Lord Hodge explains that there are two circumstances in which the English courts have recognized lawful act duress. The first is where a defendant uses their knowledge of the claimant’s criminal activity, or that of a person close to the claimant, to threaten the claimant. Though originally viewed as an example of the equitable doctrine of undue influence, this is now seen as lawful act duress. The second is where the defendant, having exposed himself to a civil claim by the claimant, uses reprehensible means to manoeuvre the claimant into a position of vulnerability to force him to waive his claim. In both circumstances, the courts have been influenced by the role of equity.
What constitutes an illegitimate threat or pressure is therefore closely aligned with the equitable concept of unconscionably. This does not mean that judges are arbiters of what is morally and socially acceptable. Rather, equity has identified specific contexts which call for judicial intervention to protect the weaker party. In the absence of a doctrine of inequality of bargaining power or a general principle of good faith in contracting, it will be rare that a court will find lawful act economic duress in the context of commercial negotiation. Other jurisdictions are similarly cautious in declaring commercial behavior illegitimate. Lawful act economic duress should not depend on whether the defendant genuinely believed that it had a defense to the claimant’s claim.
Lord Hodge holds that TT cannot rescind the New Agreement.
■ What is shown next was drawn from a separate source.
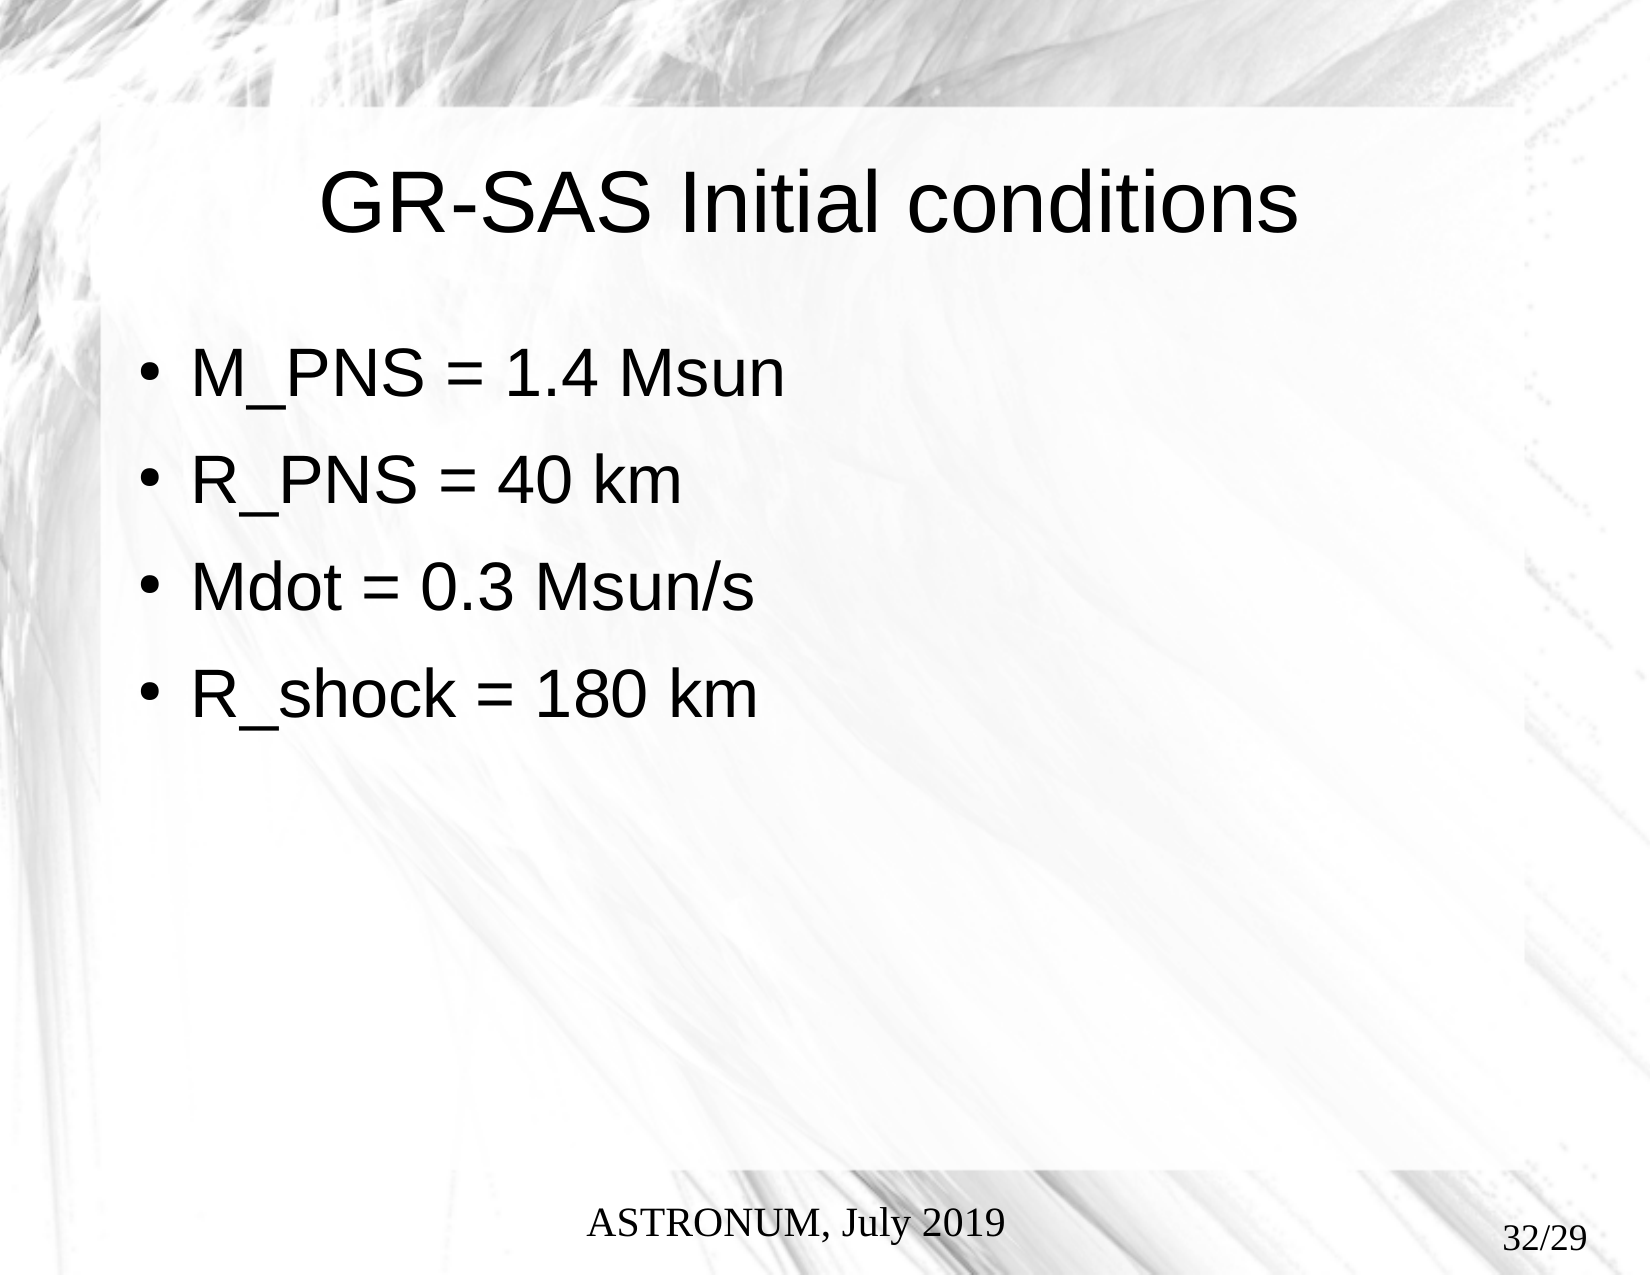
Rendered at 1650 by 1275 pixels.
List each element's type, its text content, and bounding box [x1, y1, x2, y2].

PIAC giving notice that the previous contract would be terminated and cutting TT’s ticket allocation was not reprehensible conduct in the sense used in the case law. PIAC’s genuine belief that it was not liable to pay the disputed commission further supports the view that its behavior was not reprehensible.
Lord Burrows agrees with Lord Hodge that the appeal should be dismissed but disagrees on what is meant by illegitimate threats in relation to economic duress. As the threat or pressure is of a lawful act, the question of whether it is illegitimate should focus on the justification for the demand. Lord Burrows’ view is that a demand is unjustified, so that the accompanying threat is illegitimate, if (i) the threatening party has deliberately created or increased the threatened party’s vulnerability to the demand, and (ii) the demand is made in bad faith in the specific sense that the threatening party does not genuinely believe that it is owed what it is claiming or does not genuinely believe that it has a defense to the claim being waived. On the facts of this case, TT’s claim for lawful act economic duress fails because PIAC genuinely believed it was not liable for the unpaid commission.